- EXERCISE DIRECTIONS:
Rewrite all of the data below as a JSON list of strings, one string per line, leaving out blank lines and the lines that stand for pictures.

- RECORDS FOR THE EXERCISE:
Segment Open

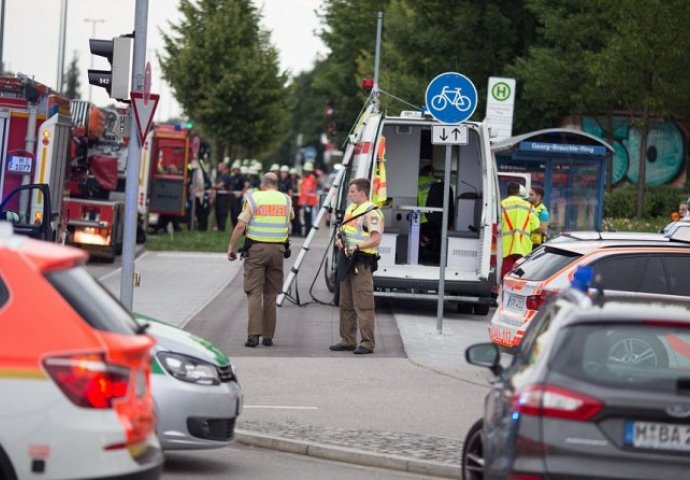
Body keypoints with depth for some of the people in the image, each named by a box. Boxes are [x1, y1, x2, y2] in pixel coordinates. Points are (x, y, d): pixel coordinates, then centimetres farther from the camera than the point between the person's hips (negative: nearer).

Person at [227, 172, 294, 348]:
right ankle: (268, 336, 11)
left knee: (254, 292, -3)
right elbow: (291, 217, 29)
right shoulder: (286, 200, 8)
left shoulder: (253, 198, -2)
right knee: (271, 294, 10)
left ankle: (253, 334, -15)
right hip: (278, 249, 3)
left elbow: (240, 226, -8)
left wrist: (231, 247, -1)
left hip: (256, 248, -3)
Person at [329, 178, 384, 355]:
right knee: (346, 304, 13)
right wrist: (340, 239, 6)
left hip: (362, 262, -10)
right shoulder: (351, 209, 18)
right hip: (347, 260, 10)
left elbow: (376, 239, -19)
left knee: (363, 304, -10)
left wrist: (358, 246, -28)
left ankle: (367, 343, -9)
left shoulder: (371, 212, -11)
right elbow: (343, 230, 27)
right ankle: (348, 340, 20)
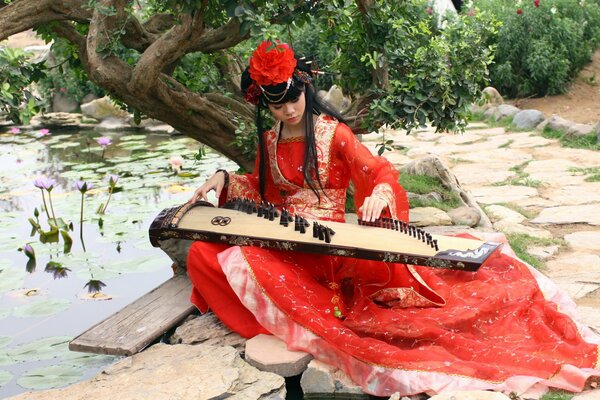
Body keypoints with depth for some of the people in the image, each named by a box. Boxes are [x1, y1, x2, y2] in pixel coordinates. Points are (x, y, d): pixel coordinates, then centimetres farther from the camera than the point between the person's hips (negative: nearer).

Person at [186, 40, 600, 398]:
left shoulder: (332, 132, -1)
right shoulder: (268, 142, 13)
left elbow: (382, 172, -5)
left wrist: (379, 195, -28)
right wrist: (225, 179, 5)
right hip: (282, 247, 4)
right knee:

Segment Closed

- RESPONSE AREA:
[
  "Body keypoints with depth for some of the people in the image, each named by a box. Boxes are [x1, y1, x2, y2] in pixel coordinates. Points are (x, y, d): pixel coordinates, then centimetres farther from the camera than the point between the person's hips (negative: nearer).",
  "Person at [227, 172, 294, 348]:",
  "right ankle: (268, 336, 11)",
  "left knee: (254, 292, -3)",
  "right elbow: (291, 217, 29)",
  "right shoulder: (286, 200, 8)",
  "left shoulder: (253, 198, -2)",
  "right knee: (271, 294, 10)",
  "left ankle: (253, 334, -15)",
  "right hip: (278, 249, 3)",
  "left elbow: (240, 226, -8)",
  "left wrist: (231, 247, -1)",
  "left hip: (256, 248, -3)",
  "Person at [329, 178, 384, 355]:",
  "right knee: (346, 304, 13)",
  "right wrist: (340, 239, 6)",
  "left hip: (362, 262, -10)",
  "right shoulder: (351, 209, 18)",
  "right hip: (347, 260, 10)",
  "left elbow: (376, 239, -19)",
  "left knee: (363, 304, -10)",
  "left wrist: (358, 246, -28)",
  "left ankle: (367, 343, -9)",
  "left shoulder: (371, 212, -11)",
  "right elbow: (343, 230, 27)",
  "right ankle: (348, 340, 20)",
  "Body keypoints with depth for some of the people in the image, each named by a box. Boxes are [x1, y1, x2, y2] in pixel coordinates. Points are (x, y, d): pixel coordinates, then centimetres farther from the camera than the point between the person's hips (negative: nearer).",
  "Person at [186, 40, 600, 398]:",
  "left shoulder: (332, 132, -1)",
  "right shoulder: (268, 142, 13)",
  "left elbow: (382, 172, -5)",
  "left wrist: (379, 195, -28)",
  "right wrist: (225, 179, 5)",
  "right hip: (282, 247, 4)",
  "right knee:"
]